HOW Co-Chair Andy Buchsbaum called the resolution “a very strong step forward in promoting actions needed to stop the Asian carp from invading the Great Lakes.”

This historic move urges Congress to give the Corps authority and funding to finish up the study of ecological separation. The resolution also calls for quickening the timetable for operating the electronic barrier at full blast and creating structures to prevent the carp from flooding from the Des Plaines River into the canal.

The resolution was approved at the Commission’s Semiannual Meeting in Washington DC. The meeting is in conjunction with the Healing Our Waters Coalition’s Washington meeting. The Commission is made up of the eight Great Lakes states, Ontario and Quebec.



It’s Lobby Season and the Great Lakes are on the Agenda

Healing Our Waters Coalition Members are arriving in Washington DC today to launch an aggressive lobbying campaign on Capitol Hill. It is true that HOW comes to the Capitol City to pay our Senators and Representatives a visit annually, but this year, we have a lot of really big fish to fry. The Asian Carp are threatening years of restoration efforts; the White House has cut Great Lakes Restoration Initiative funds by $175 million; and we need to support an EPA reauthorization bill.

Since November, the entire nation has been focused on our Asian Carp problem, but we still have not been able to convince the White House to use its authority to close the locks. Closing the locks immediately will allow our region some much needed time to work on a long-term solution such as a permanent separation of the basins. HOW members will be pressing our Congressional team for immediate action to halt the advance of the voracious fish.

Last year, the President proposed $475 million for FY10 restoration work and the House and Senate approved the full amount (a huge victory and credit goes to Wisconsin Rep. David Obey (D) Chair of Appropriations and also Washington Rep. Norm Dicks (D) Chair of the Appropriations subcommittee on the Interior.) This year, the President has recommended spending just $300 million but we argue this is a mistake. When the EPA recently requested proposals for the $120 million in FY 2010 GLRI funds they were prepared to grant, they received 1,050 proposals totaling more than $940 million – that is seven times the amount available. Worthy restoration projects are going unfunded – we have a plan and we know where to plug the money in to get this work done. Fortunately, we have friends in the House and Senate and we are going to take this ask to them: please restore the $175 million to the GLRI for FY11. This is not the time to shirk restoration work – we are making great strides, providing jobs and we are building an economic platform that will take our region into the next century.

HOW believes we need a Great Lakes Ecosystem Protection Act of 2010 that reauthorizes the GLLA multiyear so we don’t have to constantly ask for reauthorization, it sets u establishes the permanent Great Lakes restoration framework.
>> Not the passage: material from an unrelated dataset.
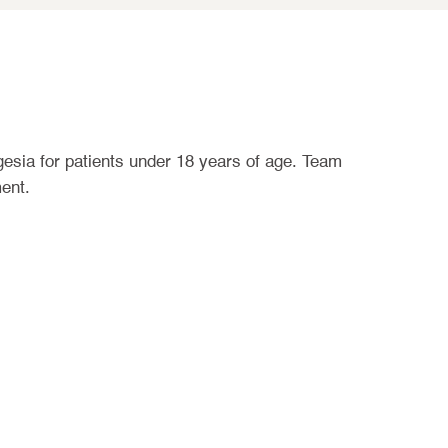
gesia for patients under 18 years of age. Team
ent.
The focus should be on what is happening on-the-ground in our restoration work. It would create a stakeholder board that sets clear goals and priorities each year that the federal agencies can use to develop their budgets and plans. It would reauthorize the Great Lakes Legacy Act on a multiyear track at $150 million a year so that we don’t have to fight for this annually. This bill is ready to be introduced by Sens. Carl Levin (D-MI) and George Voinovich (R-OH) and Rep. Vern Ehlers (R-Mich.) in the House.

HOW members will be holding strategy meetings on Tuesday, attending an event at the Canadian Embassy in the evening and then will hit the Hill on Wednesday.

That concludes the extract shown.